I suspect you could do what you want with pure Applescript. Display a dialog with a list containing your words. On double-click, remove the selected word from the list and keep repeating until the user cancels or the list contains 3 items. Then write the 3 items to a test file...

Implementation is a left as an exercise for the reader! 

Craig


----------



## winwintoo (Nov 9, 2004)

Rob said:


> From your description I would write a macro that gets activated by a button. When the macro is activated you would use msgbox with O.K./Cancel. A small window would show up with the word, and the user would have the option to accept it by clicking on the O.K. button, or to reject it by clicking on the Cancel button. It would be an extremely simple looping operation, needing only a few lines of code.
> 
> It looks like Excel does have a VBA function that will work in the way you originally described. It's called a SelectionChange event. It looks like it wouldn't be that difficult. Here are some links that will help. Each one of the links isn't great on it's own, but after looking at all three it becomes clear how it would work.
> 
> ...


Thanks again Rob. Some good ideas there. Now I know where to look. My old programming muscles are starting to wake up.

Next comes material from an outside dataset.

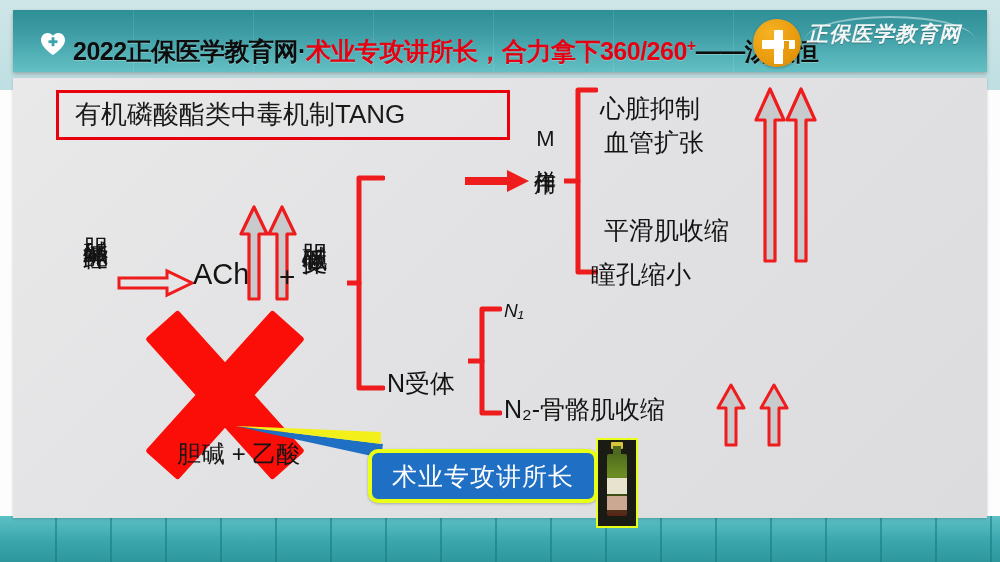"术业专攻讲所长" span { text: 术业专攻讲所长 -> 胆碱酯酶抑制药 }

Too bad the mrexcel board is closed to new registrations, but the youtube is promising. He seems to have a lot of videos. I'm sure I'll learn a lot.


----------



## winwintoo (Nov 9, 2004)

WCraig said:


> I suspect you could do what you want with pure Applescript. Display a dialog with a list containing your words. On double-click, remove the selected word from the list and keep repeating until the user cancels or the list contains 3 items. Then write the 3 items to a test file...
> 
> Implementation is a left as an exercise for the reader!
> 
> Craig


I never thought of Applescript, but that's an idea. I'll look into that.


----------